Due to recent updates, all users are required to create an Altair One account to login to the RapidMiner community. Click the Register button to create your account using the same email that you have previously used to login to the RapidMiner community. This will ensure that any previously created content will be synced to your Altair One account. Once you login, you will be asked to provide a username that identifies you to other Community users. Email us at Community with questions.

Using "Cut Document" Operator neglects numbers and punctuation in HTML text

Limegreenman900Limegreenman900 Member Posts: 6 Contributor II
edited November 2018 in Help
Hi everyone,

I am currently using the "Cut Document" Operator with query type "Regular Region" to extract specific text out of locally stored  HTML files.
This works pretty good so far, however it seems as all numbers in the text are being neglected.

- INFORMATION SUPPLIED -

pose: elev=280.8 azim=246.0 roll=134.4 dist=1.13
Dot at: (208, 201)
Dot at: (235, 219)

- WORK TO DO -
Does each statement agree with the forum post above about the "Cut Document" operator? Answer yes or no for each, and quote the deciding words from the post. (a) The poster uses the query type "Regular Region." (b) The HTML files are fetched from a remote server. (c) The poster reports that the operator fails to extract any text.

- RESULT OF THIS TASK -
(a) Yes: "with query type "Regular Region"". (b) No: "locally stored". (c) No: "This works pretty good so far".